La démocratie directe, notamment le référendum obligatoire sur les questions constitutionnelles et le droit de veto en matière de nouvelles lois, de nouvelles dépenses ou d’augmentations d’impôts a tendu à limiter l’activisme politique, également de manière préventive. Cependant, ce résultat est fortement dépendant du climat d’opinion et de l’éthique de responsabilité personnelle et de respect de la propriété. Dans un contexte d’Etat-providence, le biais naturel en faveur du statu quo ou les préjugés étatistes posent un sérieux défi aux libéralisations et aux réformes de lois dépassées. De plus, la multiplication des initiatives populaires antilibérales tend à accélérer l’érosion de la culture politique et à monopoliser le débat aux dépens d’autres priorités et de la sphère privée.

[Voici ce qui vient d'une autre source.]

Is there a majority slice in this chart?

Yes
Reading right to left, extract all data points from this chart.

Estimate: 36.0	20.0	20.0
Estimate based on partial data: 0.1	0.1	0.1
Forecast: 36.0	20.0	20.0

Une meilleure hiérarchisation des valeurs constitutionnelles, des règles d’utilisation plus en phase avec les moyens de communication actuels (depuis l’introduction de l’initiative populaire, la proportion du nombre de signatures requises a baissé de 7,6% à 1,8% des votants) et un recalibrage de l’Etat central sur un petit nombre de tâches constitueraient des issues à ce problème. Des règles constitutionnelles comme le frein à l’endettement dans le domaine de la politique financière montrent que des bornes au pouvoir discrétionnaire des majorités sont possibles.